LES CONSÉQUENCES DE CETTE DÉPENDANCE POLITIQUE
1. Un affaiblissement des institutions nationales
En contournant systématiquement les mécanismes institutionnels internes, la classe politique délégitime nos propres structures étatiques. Un Parlement, une Cour constitutionnelle ou un gouvernement dont les décisions sont continuellement remises en question par des initiatives étrangères perdent leur crédibilité et leur autorité.
2. Une souveraineté constamment mise en péril
Chaque intervention extérieure s’accompagne d’un agenda qui n’est pas nécessairement aligné avec les intérêts du peuple congolais.
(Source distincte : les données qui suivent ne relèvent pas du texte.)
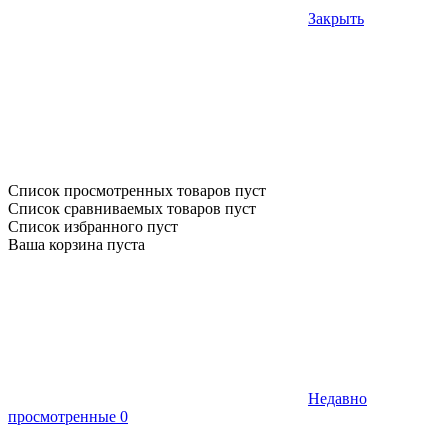
Закрыть
Список просмотренных товаров пуст
Список сравниваемых товаров пуст
Список избранного пуст
Ваша корзина пуста
Недавно
просмотренные
0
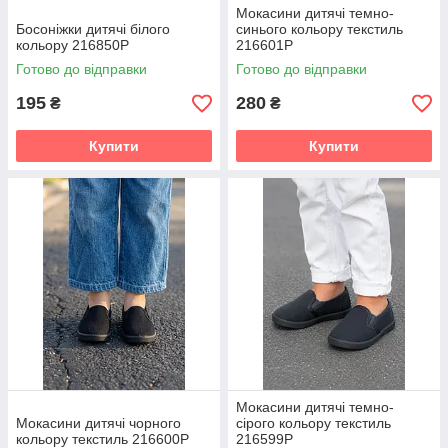
Мокасини дитячі темно-
Босоніжки дитячі білого
синього кольору текстиль
кольору 216850P
216601P
Готово до відправки
Готово до відправки
195
280
₴
₴
Купити
Купити
Мокасини дитячі темно-
Мокасини дитячі чорного
сірого кольору текстиль
кольору текстиль 216600P
216599P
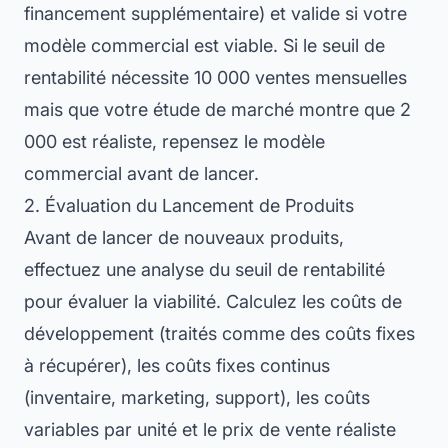
financement supplémentaire) et valide si votre
modèle commercial est viable. Si le seuil de
rentabilité nécessite 10 000 ventes mensuelles
mais que votre étude de marché montre que 2
000 est réaliste, repensez le modèle
commercial avant de lancer.
2. Évaluation du Lancement de Produits
Avant de lancer de nouveaux produits,
effectuez une analyse du seuil de rentabilité
pour évaluer la viabilité. Calculez les coûts de
développement (traités comme des coûts fixes
à récupérer), les coûts fixes continus
(inventaire, marketing, support), les coûts
variables par unité et le prix de vente réaliste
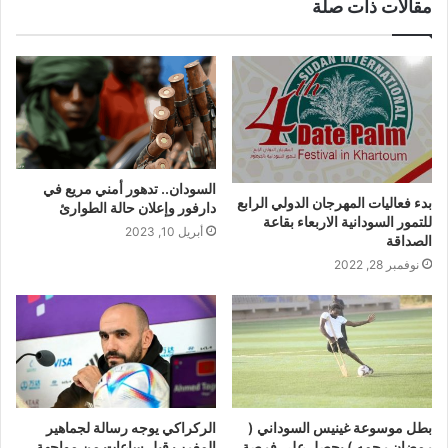
مقالات ذات صلة
السودان.. تدهور أمني مريع في
بدء فعاليات المهرجان الدولي الرابع
دارفور وإعلان حالة الطوارئ
للتمور السودانية الاربعاء بقاعة
أبريل 10, 2023
الصداقة
نوفمبر 28, 2022
بطل موسوعة غينيس السوداني (
الركراكي يوجه رسالة لجماهير
رمضان رحمه ) يحصل على فرصة
المغرب قبل ساعات من مواجهة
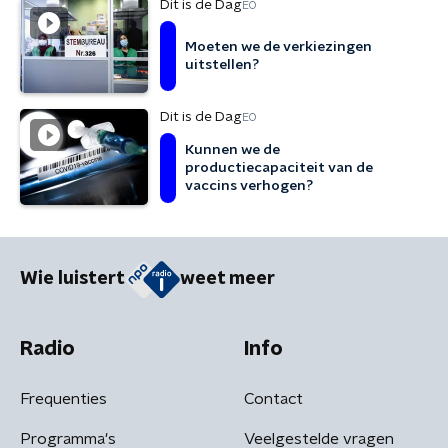
Dit is de Dag
EO
Moeten we de verkiezingen
uitstellen?
Dit is de Dag
EO
Kunnen we de
productiecapaciteit van de
vaccins verhogen?
Wie luistert
weet meer
Radio
Info
Frequenties
Contact
Programma's
Veelgestelde vragen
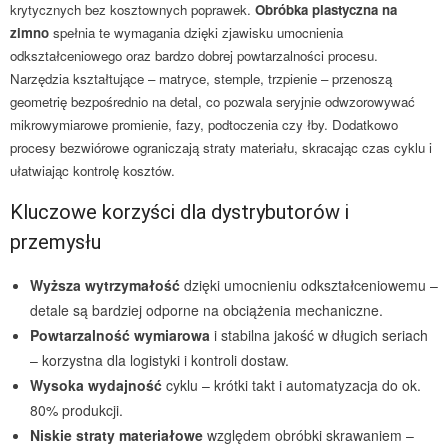
krytycznych bez kosztownych poprawek.
Obróbka plastyczna na
zimno
spełnia te wymagania dzięki zjawisku umocnienia
odkształceniowego oraz bardzo dobrej powtarzalności procesu.
Narzędzia kształtujące – matryce, stemple, trzpienie – przenoszą
geometrię bezpośrednio na detal, co pozwala seryjnie odwzorowywać
mikrowymiarowe promienie, fazy, podtoczenia czy łby. Dodatkowo
procesy bezwiórowe ograniczają straty materiału, skracając czas cyklu i
ułatwiając kontrolę kosztów.
Kluczowe korzyści dla dystrybutorów i
przemysłu
Wyższa wytrzymałość
dzięki umocnieniu odkształceniowemu –
detale są bardziej odporne na obciążenia mechaniczne.
Powtarzalność wymiarowa
i stabilna jakość w długich seriach
– korzystna dla logistyki i kontroli dostaw.
Wysoka wydajność
cyklu – krótki takt i automatyzacja do ok.
80% produkcji.
Niskie straty materiałowe
względem obróbki skrawaniem –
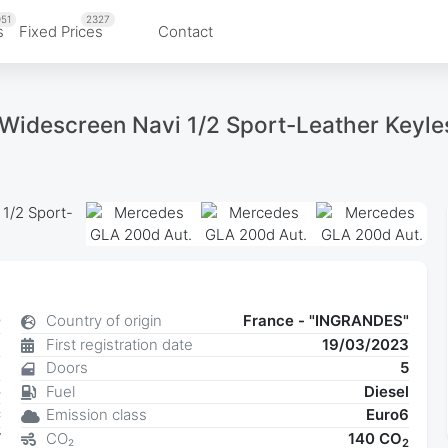
51
2327
s
Fixed Prices
Contact
idescreen Navi 1/2 Sport-Leather Keyl
0
Country of origin
France - "INGRANDES"
c
First registration date
19/03/2023
8
Doors
5
e
Fuel
Diesel
C
Emission class
Euro6
W
CO₂
140 CO
2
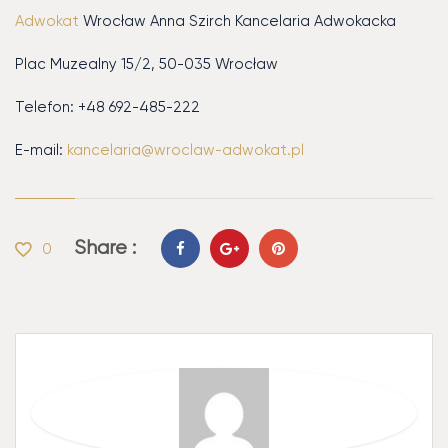
Adwokat
Wrocław Anna Szirch Kancelaria Adwokacka
Plac Muzealny 15/2, 50-035 Wrocław
Telefon: +48 692-485-222
E-mail:
kancelaria@wroclaw-adwokat.pl
Share :
0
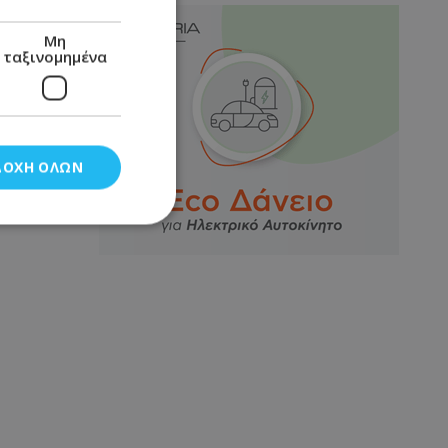
Μη
ταξινομημένα
ΔΟΧΉ ΌΛΩΝ
νομημένα
στη και τη
τητα cookies.
αποθηκεύει το
θεσης του χρήστη
 παρακολούθηση και
τα σύμφωνα με τον
ρρήτου των
ειών.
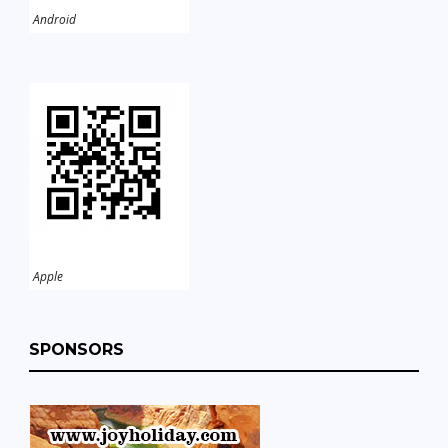
Android
Apple
SPONSORS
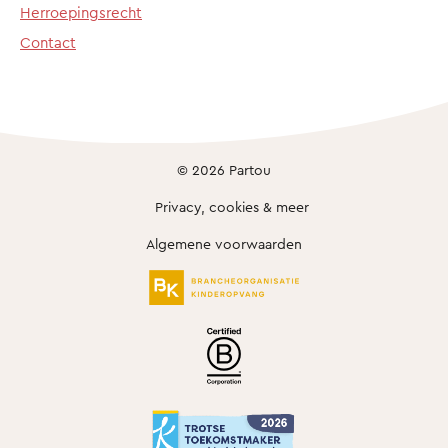
Herroepingsrecht
Contact
© 2026 Partou
Privacy, cookies & meer
Algemene voorwaarden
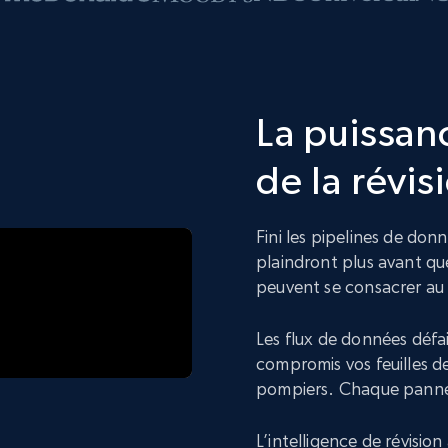
La puissanc
de la révis
Fini les pipelines de donn
plaindront plus avant qu
peuvent se consacrer au
Les flux de données défai
compromis vos feuilles d
pompiers. Chaque panne
L’intelligence de révisio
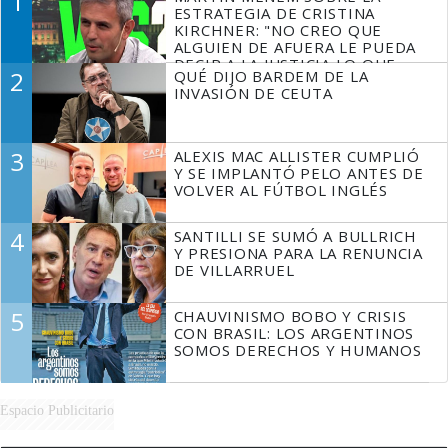
1
ESTRATEGIA DE CRISTINA
KIRCHNER: "NO CREO QUE
ALGUIEN DE AFUERA LE PUEDA
DECIR A LA JUSTICIA LO QUE
2
QUÉ DIJO BARDEM DE LA
TIENE QUE HACER"
INVASIÓN DE CEUTA
3
ALEXIS MAC ALLISTER CUMPLIÓ
Y SE IMPLANTÓ PELO ANTES DE
VOLVER AL FÚTBOL INGLÉS
4
SANTILLI SE SUMÓ A BULLRICH
Y PRESIONA PARA LA RENUNCIA
DE VILLARRUEL
5
CHAUVINISMO BOBO Y CRISIS
CON BRASIL: LOS ARGENTINOS
SOMOS DERECHOS Y HUMANOS
Espacio Publicitario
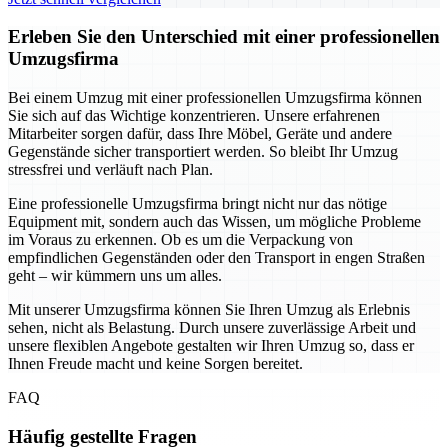
Erleben Sie den Unterschied mit einer professionellen
Umzugsfirma
Bei einem Umzug mit einer professionellen Umzugsfirma können
Sie sich auf das Wichtige konzentrieren. Unsere erfahrenen
Mitarbeiter sorgen dafür, dass Ihre Möbel, Geräte und andere
Gegenstände sicher transportiert werden. So bleibt Ihr Umzug
stressfrei und verläuft nach Plan.
Eine professionelle Umzugsfirma bringt nicht nur das nötige
Equipment mit, sondern auch das Wissen, um mögliche Probleme
im Voraus zu erkennen. Ob es um die Verpackung von
empfindlichen Gegenständen oder den Transport in engen Straßen
geht – wir kümmern uns um alles.
Mit unserer Umzugsfirma können Sie Ihren Umzug als Erlebnis
sehen, nicht als Belastung. Durch unsere zuverlässige Arbeit und
unsere flexiblen Angebote gestalten wir Ihren Umzug so, dass er
Ihnen Freude macht und keine Sorgen bereitet.
FAQ
Häufig gestellte Fragen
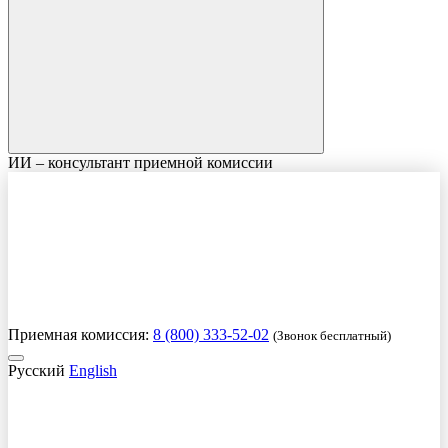
ИИ – консультант приемной комиссии
Приемная комиссия:
8 (800) 333-52-02
(Звонок бесплатный)
Русский
English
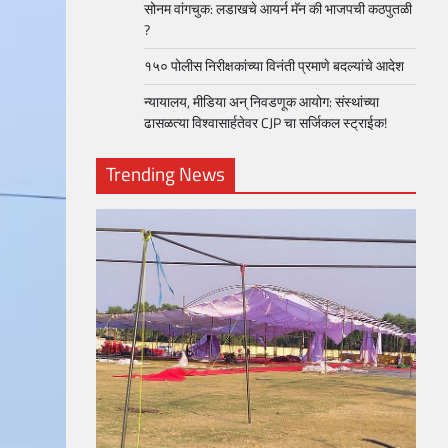
सोनम वांगचुक: लडाखचे आयर्न मॅन की भाजपची कठपुतळी
?
१५० पोलीस निरीक्षकांच्या विनंती प्रमाणे बदल्यांचे आदेश
न्यायालय, मीडिया अन् निवडणूक आयोग: संस्थांच्या
ढासळत्या विश्वासार्हतेवर CJP चा सर्जिकल स्ट्राईक!
Trending News
loper?
, Skills
1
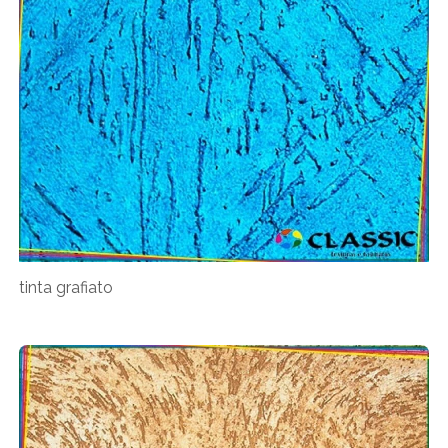
tinta grafiato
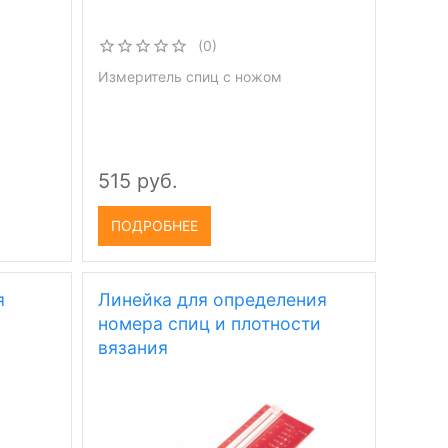
(0)
Измеритель спиц с ножом
515 руб.
ПОДРОБНЕЕ
я
Линейка для определения
номера спиц и плотности
вязания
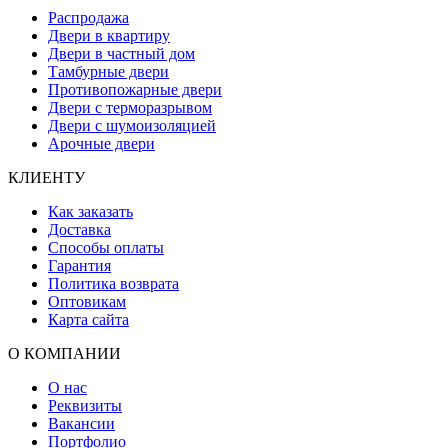
Распродажа
Двери в квартиру
Двери в частный дом
Тамбурные двери
Противопожарные двери
Двери с терморазрывом
Двери с шумоизоляцией
Арочные двери
КЛИЕНТУ
Как заказать
Доставка
Способы оплаты
Гарантия
Политика возврата
Оптовикам
Карта сайта
О КОМПАНИИ
О нас
Реквизиты
Вакансии
Портфолио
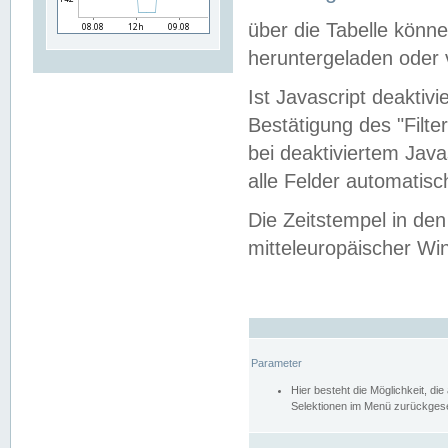
über die Tabelle kön
heruntergeladen oder v
Ist Javascript deaktiv
Bestätigung des "Filte
bei deaktiviertem Java
alle Felder automatisc
Die Zeitstempel in den
mitteleuropäischer Win
Parameter
Hier besteht die Möglichkeit, d
Selektionen im Menü zurückgese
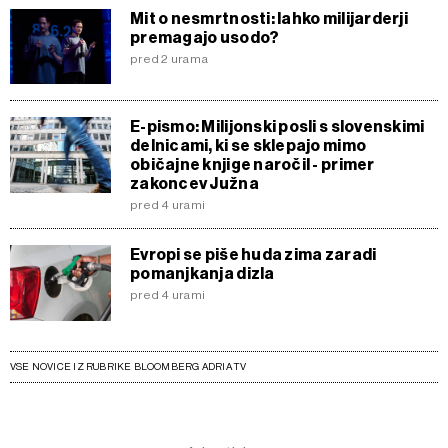
Mit o nesmrtnosti: lahko milijarderji
premagajo usodo?
pred 2 urama
E-pismo: Milijonski posli s slovenskimi
delnicami, ki se sklepajo mimo
običajne knjige naročil - primer
zakoncev Južna
pred 4 urami
Evropi se piše huda zima zaradi
pomanjkanja dizla
pred 4 urami
VSE NOVICE IZ RUBRIKE BLOOMBERG ADRIA TV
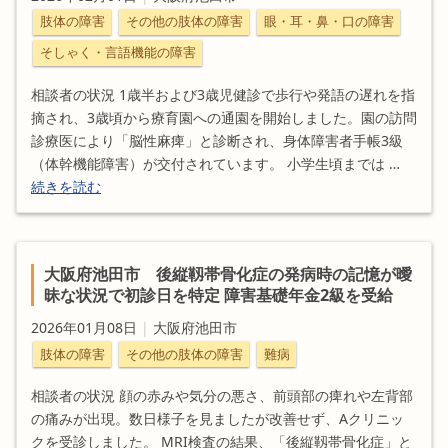
肢体の障害
その他の肢体の障害
眼・耳・鼻・口の障害
そしゃく・言語機能の障害
相談者の状況 1歳半および3歳児健診で歩行や発語の遅れを指
摘され、3歳頃から療育園への通園を開始しました。園の訪問
診療医により「脳性麻痺」と診断され、身体障害者手帳3級
（体幹機能障害）が交付されています。 小学生頃までは …
続きを読む
大阪府池田市 後縦靱帯骨化症の発病時の記憶が曖
昧な状況で初診日を特定 障害基礎年金2級を受給
2026年01月08日
|
大阪府池田市
肢体の障害
その他の肢体の障害
難病
相談者の状況 顔の赤みや気分の悪さ、前頭部の痺れや左背部
の痛みが出現。数日様子を見ましたが改善せず、Aクリニッ
クを受診しました。 MRI検査の結果、「後縦靱帯骨化症」と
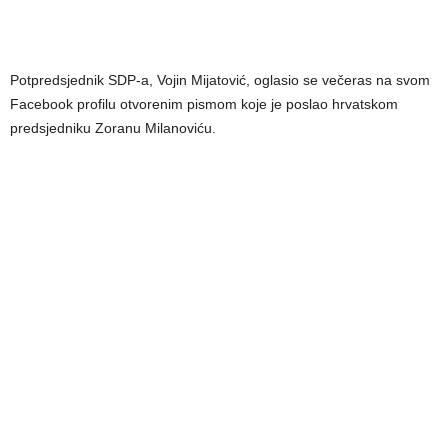
Potpredsjednik SDP-a, Vojin Mijatović, oglasio se večeras na svom
Facebook profilu otvorenim pismom koje je poslao hrvatskom
predsjedniku Zoranu Milanoviću.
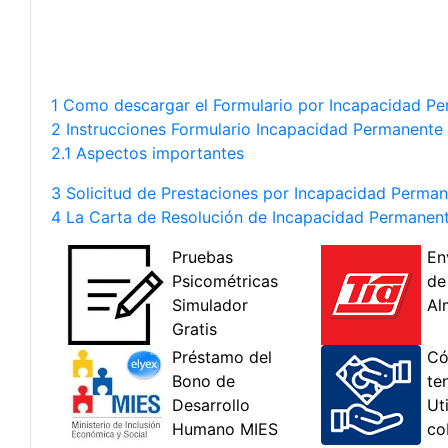
1 Como descargar el Formulario por Incapacidad P
2 Instrucciones Formulario Incapacidad Permanente
2.1 Aspectos importantes
3 Solicitud de Prestaciones por Incapacidad Perma
4 La Carta de Resolución de Incapacidad Permanen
Accepter ces interférences, c’est accepter que le destin de la RDC soit dicté par des considérations géopolitiques étrangères.
3. Une instabilité politique perpétuelle
Tant que les acteurs congolais privilégieront des solutions extraconstitutionnelles, les crises politiques se succéderont sans aboutir à une véritable consolidation institutionnelle. Un pays qui refuse de résoudre ses différends en interne s’expose à une instabilité chronique et à une gouvernance toujours sous influence.
VERS UNE CULTURE POLITIQUE RESPONSABLE ET SOUVERAINE
Face à ce constat, il est urgent de repenser la manière dont la classe politique congolaise aborde la gestion des crises et des divergences politiques. Plusieurs axes d’action sont indispensables :
1. Restaurer la primauté des institutions
Le dialogue politique doit être ancré dans le cadre républicain. Les solutions doivent être trouvées au sein du Parlement, du gouvernement et des autres institutions légitimes, et non dans des conférences organisées à l’extérieur.
2. Développer une élite politique responsable
Nos politiques doivent comprendre qu’un leadership véritable repose sur la capacité à fédérer et à résoudre les tensions en interne, sans avoir recours à des tuteurs étrangers.
3. Éduquer la population à la souveraineté nationale
La société civile et les citoyens doivent être sensibilisés à l’importance de défendre une souveraineté pleine et entière. La pression populaire doit aller dans le sens du respect des institutions, et non dans la quête d’un arbitrage extérieur.
CONCLUSION : POUR UNE RDC MAÎTRESSE DE SON DESTIN.
La RDC ne pourra jamais atteindre son plein potentiel tant que ses élites politiques continueront à considérer les solutions venues de l’étranger comme plus légitimes que celles construites à l’interne. Rejeter la main tendue du Chef de l’État pour un dialogue institutionnel, tout en recherchant des négociations sous l’égide d’acteurs étrangers, est une posture incohérente et dangereuse pour l’avenir de notre pays.
Il est temps de rompre avec cette dépendance structurelle et d’assumer pleinement notre responsabilité en tant que nation souveraine. Un pays qui ne règle pas ses crises par lui-même est un pays condamné à demeurer un éternel mineur sur l’échiquier international.